Countdown to Christmas
10 - Human Rights
- Universal Dignity, Equality & Liberty: Human rights introduced the revolutionary idea that every individual, regardless of their background, possesses inherent dignity and is entitled to equal treatment. Though often taken for granted today, this principle has been at the heart of liberal struggles for centuries.
- Protection from Power: Human rights act as shields. They protect us not only from the overreach of the state or powerful individuals but from society at large. They ensure that the tiniest of minorities—the individual—remains safe, no matter one’s position in society. And don't get this wrong; this is not anti-social. It's the opposite. That’s the very safety we need to be social and to interact with each other.

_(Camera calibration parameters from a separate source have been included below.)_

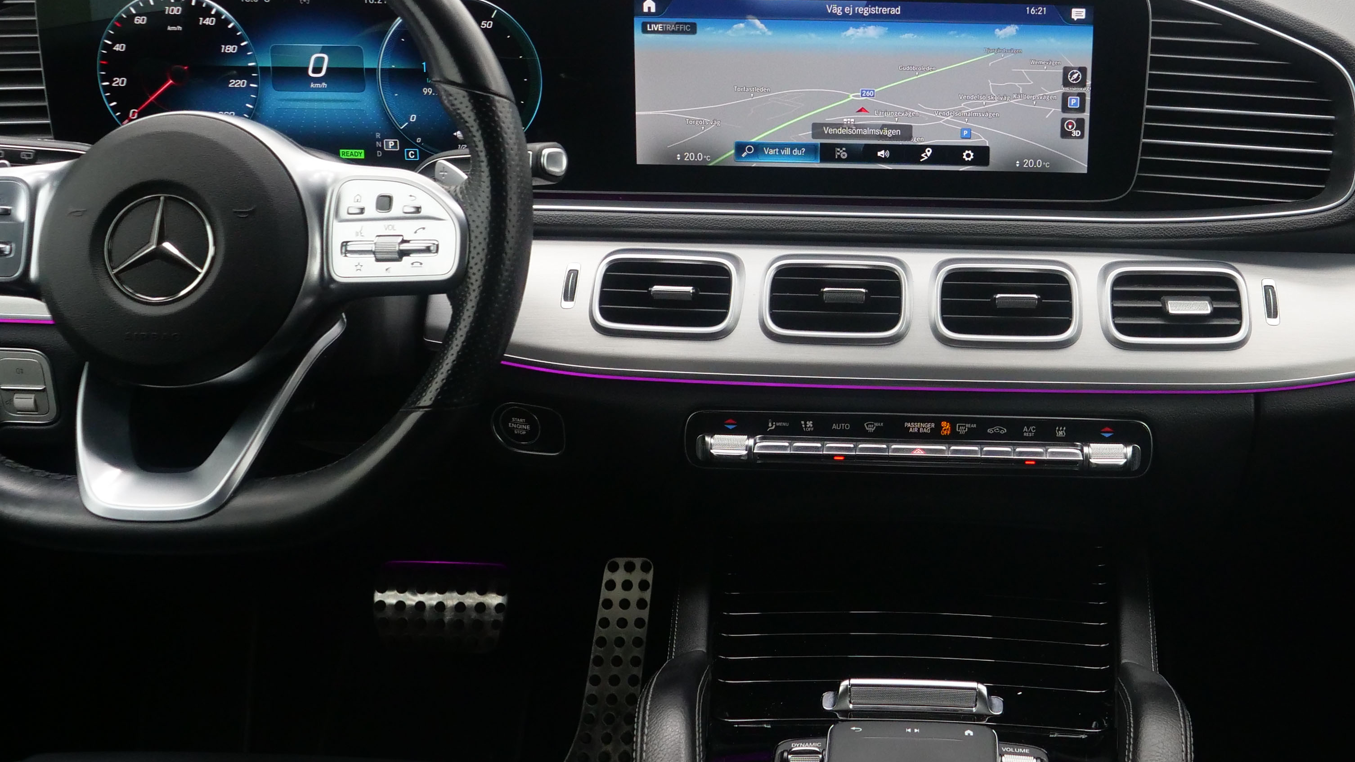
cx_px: 925
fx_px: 1617
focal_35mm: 45
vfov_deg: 26.3
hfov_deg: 44.7
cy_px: 222
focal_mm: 12
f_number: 3.5
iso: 800
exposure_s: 1/100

- The Symbol of Progress: Human rights are no longer just abstract ideas. They have been codified into documents worldwide—and enforced. Of course, this doesn’t make them untouchable. But they gave humanity a concrete roadmap for justice. They are our shining star of moral progress.
Christmas Miracle
As with most innovations that we have seen so far, there is no one single person that “invented” human rights. In fact, the establishment of human rights as a shared belief took painstakingly long. One might say, that they are the result of collective, century-long, and often tragic human struggle. And that’s why in many, the real, modern Christmas miracle occurred on December 10, 1948, when the United Nations General Assembly adopted the Universal Declaration of Human Rights (UDHR). This was the very moment the abstract idea of human rights became the declared moral foundation of the world.
Most people today take human rights for granted. They don’t vseem them as the most important invention of all time—or even as an invention at all. And that’s a problem. Recent history has unfortunately shown that human rights are only as strong as the people who believe in them and actively uphold them. They are not a divine gift to humanity but the hard-won result of collective human struggle. They are the culmination of liberal achievement.
So, don’t count on Santa Claus (or John Locke for that matter) to deliver human rights and liberty. Stand up and fight for them. They are the shining lights of our moral progress, even in the darkest of times.